**TASK DESCRIPTION:** In the text of every item below, swap "trabajadores" for "empleados" and give the lines back with nothing else changed. Leave the pictures out of your answer.
'''
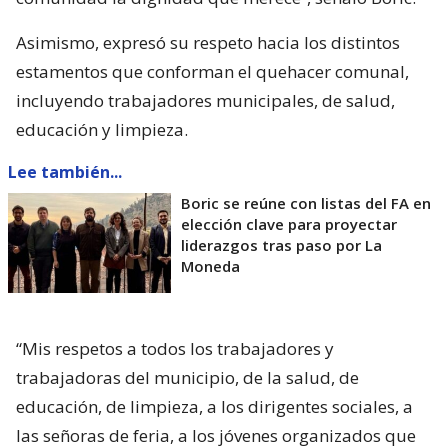
Asimismo, expresó su respeto hacia los distintos
estamentos que conforman el quehacer comunal,
incluyendo trabajadores municipales, de salud,
educación y limpieza.
Lee también...
Boric se reúne con listas del FA en
elección clave para proyectar
liderazgos tras paso por La
Moneda
“Mis respetos a todos los trabajadores y
trabajadoras del municipio, de la salud, de
educación, de limpieza, a los dirigentes sociales, a
las señoras de feria, a los jóvenes organizados que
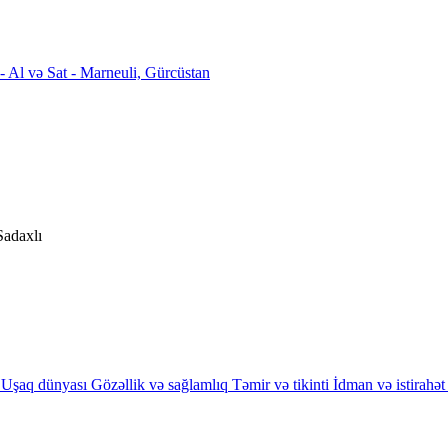
Sadaxlı
Uşaq dünyası
Gözəllik və sağlamlıq
Təmir və tikinti
İdman və istirahət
'''
**YOUR SOLUTION:**
Asimismo, expresó su respeto hacia los distintos
estamentos que conforman el quehacer comunal,
incluyendo empleados municipales, de salud,
educación y limpieza.
Lee también...
Boric se reúne con listas del FA en
elección clave para proyectar
liderazgos tras paso por La
Moneda
“Mis respetos a todos los empleados y
trabajadoras del municipio, de la salud, de
educación, de limpieza, a los dirigentes sociales, a
las señoras de feria, a los jóvenes organizados que
Sadaxlı
Uşaq dünyası
Gözəllik və sağlamlıq
Təmir və tikinti
İdman və istirahət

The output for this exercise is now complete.